The parable of the workers in the vineyard is another of those parables well known both within and outside the church. For some, it is a stumbling block to accepting Christ as Savior and Lord; for others, it is a lesson in humility. I must confess I have heard a number of sermons on the parable which reminded listeners that we all get the same reward, no matter how we serve God and His Church. Truthfully, I think those sermons that concentrate on the reward, the denarius, miss one of the focal points of the parable. As with the last couple weeks, Jesus is teaching His disciples. While the parable may have been heard by outsiders, it is clearly intended for those who already follow Him. Jesus uses a part of everyday life to explain to His disciples what it means to take up their cross and follow Him.
Peter has just asked Jesus to remember that they (the disciples) have given up everything and followed Him. What then will be their reward? Understand, all those who have chosen to follow Jesus have truly stepped out in faith. All have left livelihoods. Some have left families. All have even given up a bit of anonymity with respect to the Temple leaders and are now known to follow the rabble-rouser Jesus. Peter’s question about their reward is understandable. Should not the first followers get a pretty good reward in comparison to others? And if they don’t get material rewards in this life, as some of the rich young men whom they encounter do, what do they get? It is that same self-centeredness which plagues the Older Brother in the story of the Prodigal Son. Our sense of justice, as well-meaning as it may be, is simply wrong. Like the Older Brother and the “Friend” in this parable, those who do more think they deserve more. It sounds reasonable, but is it Gospel-living?
Families in the ANE, just as today, often lived hand to mouth. These gatherings of day-laborers thus became important in the provisions of daily life. Workers would gather to be hired, the hope being that they would make money to support themselves and their families. As with us, some were more motivated than others. Additionally, there was a perception among those that hired that some were more motivated, and therefore better, than others. The real “go-getters” gathered at dawn. Those a little slower or maybe distracted would have been in the second group. You know those who would not make it out until 12 noon or 3pm. Those would be the ones we labeled as lazy. They slept in or they were distracted. Maybe they drank too much the night before at the local bar. But in this marketplace, there is real need. Workers are still gathered at 5pm hoping against hope for the chance to provide for some of their daily needs. If you have ever been one of the last picked in gym class, you can well imagine who these fellows were. To other hirers, they no doubt looked incapable or unwilling to do the work. Yet, they stood in the marketplace at the eleventh hour hoping for just 1/12 of the daily wage.

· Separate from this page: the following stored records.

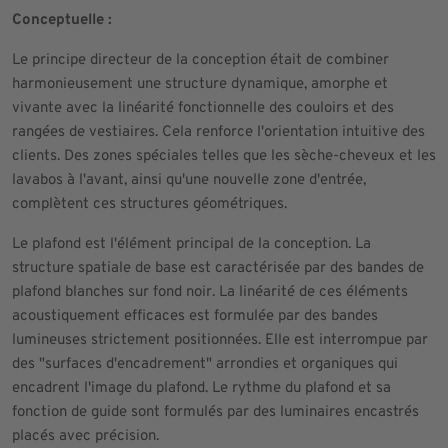
Conceptuelle :
Le principe directeur de la conception était de combiner
harmonieusement une structure dynamique, amorphe et
vivante avec la linéarité fonctionnelle des couloirs et des
rangées de vestiaires. Cela renforce l'orientation intuitive des
clients. Des zones spéciales telles que les sèche-cheveux et les
lavabos à l'avant, ainsi qu'une nouvelle zone d'entrée,
complètent ces structures géométriques.
Le plafond est l'élément principal de la conception. La
structure spatiale de base est caractérisée par des bandes de
plafond blanches sur fond noir. La linéarité de ces éléments
acoustiquement efficaces est formulée par des bandes
lumineuses strictement positionnées. Elle est interrompue par
des "surfaces d'encadrement" arrondies et organiques qui
encadrent l'image du plafond. Le rythme du plafond et sa
fonction de guide sont formulés par des luminaires encastrés
placés avec précision.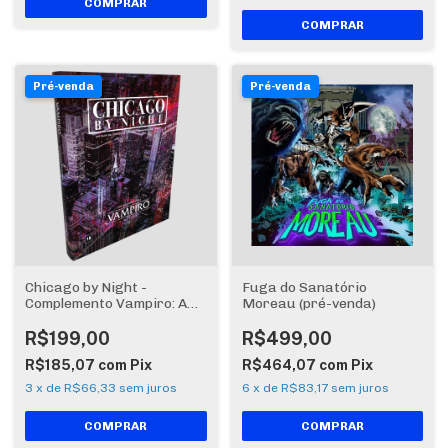
Pré-venda
Pré-venda
Chicago by Night -
Fuga do Sanatório
Complemento Vampiro: A
Moreau (pré-venda)
Máscara 5a Edição (pré-
venda)
R$199,00
R$499,00
R$185,07
com
Pix
R$464,07
com
Pix
3
x
de
R$66,33
sem juros
6
x
de
R$83,17
sem juros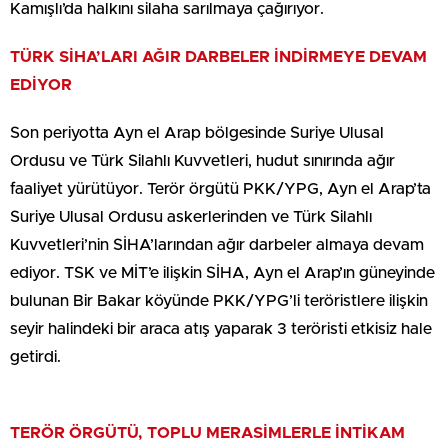
Kamışlı’da halkını silaha sarılmaya çağırıyor.
TÜRK SİHA’LARI AĞIR DARBELER İNDİRMEYE DEVAM
EDİYOR
Son periyotta Ayn el Arap bölgesinde Suriye Ulusal
Ordusu ve Türk Silahlı Kuvvetleri, hudut sınırında ağır
faaliyet yürütüyor. Terör örgütü PKK/YPG, Ayn el Arap’ta
Suriye Ulusal Ordusu askerlerinden ve Türk Silahlı
Kuvvetleri’nin SİHA’larından ağır darbeler almaya devam
ediyor. TSK ve MİT’e ilişkin SİHA, Ayn el Arap’ın güneyinde
bulunan Bir Bakar köyünde PKK/YPG’li teröristlere ilişkin
seyir halindeki bir araca atış yaparak 3 teröristi etkisiz hale
getirdi.
TERÖR ÖRGÜTÜ, TOPLU MERASİMLERLE İNTİKAM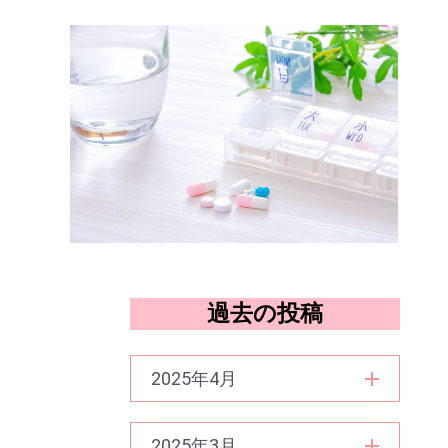
過去の投稿
2025年4月
2025年3月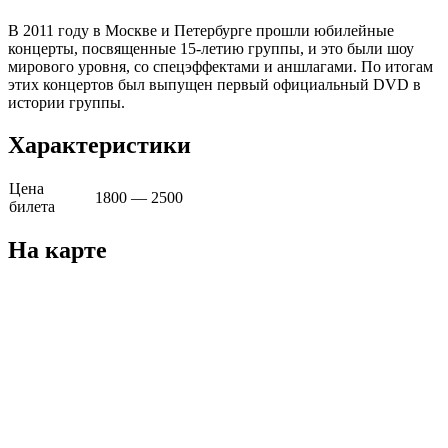
В 2011 году в Москве и Петербурге прошли юбилейные
концерты, посвященные 15-летию группы, и это были шоу
мирового уровня, со спецэффектами и аншлагами. По итогам
этих концертов был выпущен первый официальный DVD в
истории группы.
Характеристики
Цена
1800 — 2500
билета
На карте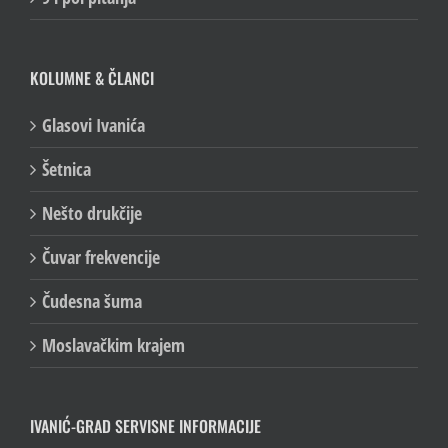
KOLUMNE & ČLANCI
Glasovi Ivanića
Šetnica
Nešto drukčije
Čuvar frekvencije
Čudesna šuma
Moslavačkim krajem
IVANIĆ-GRAD SERVISNE INFORMACIJE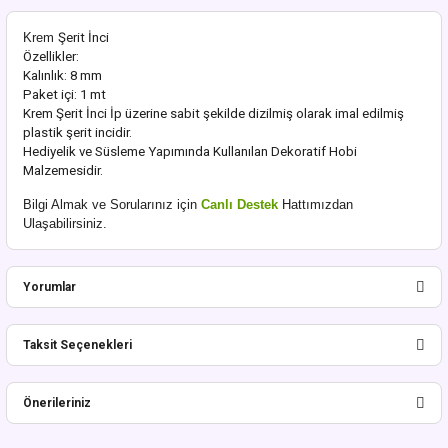
Krem
Şerit İnci
Özellikler:
Kalınlık: 8 mm
Paket içi: 1 mt
Krem Şerit İnci İp üzerine sabit şekilde dizilmiş olarak imal edilmiş
plastik şerit incidir.
Hediyelik ve Süsleme Yapımında Kullanılan Dekoratif Hobi
Malzemesidir.
Bilgi Almak ve Sorularınız için
Canlı Destek
Hattımızdan
Ulaşabilirsiniz.
Yorumlar
Taksit Seçenekleri
Bu ürüne ilk yorumu siz yapın!
Önerileriniz
Yorum Yaz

When the spokesman for those who have worked the longest grumbles, the landowner gently confronts him. What’s your problem? You are being given precisely what we contracted. Is your eye evil? Understand, the landowner is asking the laborer what his eye is focused upon, just as Jesus is asking you and me what our eyes are focused upon. If he or we are focused on the idea that material treasure equals our value or our security, then we are allowing evil to creep into our lives through our eyes. Our focus is misplaced.
One of the uncomfortable truths in Scripture is that you and I are of both profound importance to God and of no significance. He valued us enough that He died for us, but we have nothing worthwhile to offer Him, apart from a thankful and joyful heart. When we begin to think that our gifts of time, of talents, and of treasures in any way cause us to merit reward from Him, we have, in truth, eviscerated whatever good we have done. God has called us because He is gracious. We should have a grateful heart for our own salvation and a joyful heart for what He has done both in the calling of ourselves and in the calling of those gathered around us. Far too often, though, we are like the grumbling worker. We compare ourselves to others forgetting that before Him, we have all fallen short, all of us. Comparing ourselves to other Christians, just as the worker did to other workers, will cause us to forget the true wisdom and fairness of God, and to become envious of one another. A church that allows such comparisons to take root will quickly become a body focused on evil and not upon God. A group of “believers” focused upon such comparisons can have no unity or fellowship, nor can it demonstrate in any way how kingdom-living can affect those in the world around us.
Just as Jesus was secure in His loving relationship with His Father in Heaven and was able to drink from the cup prepared for Him, certain that His Father would never forsake Him, even to the point of death on a cross, so should you and I be assured of our Lord’s love of us. That He hung on that cross two thousand years ago demonstrates His incontrovertible love of us and all others in our daily lives. His glorious Resurrection, similarly, reminds us all of His unassailable power to accomplish what ever He has purposed in our lives. Armed with those two certainties, and with the joyful and thankful heart that comes with them, you and I are sent out into His fields not to grumble, but to show others how His kingdom has already and is changing the world. That, brothers and sisters, is the only reward that does not pass away, as our opening collect reminded us this morning. That, brothers and sisters, is a call worthy of any son or daughter of our Father in Heaven. So, upon what is your eye focused? Your calling? Or your desires?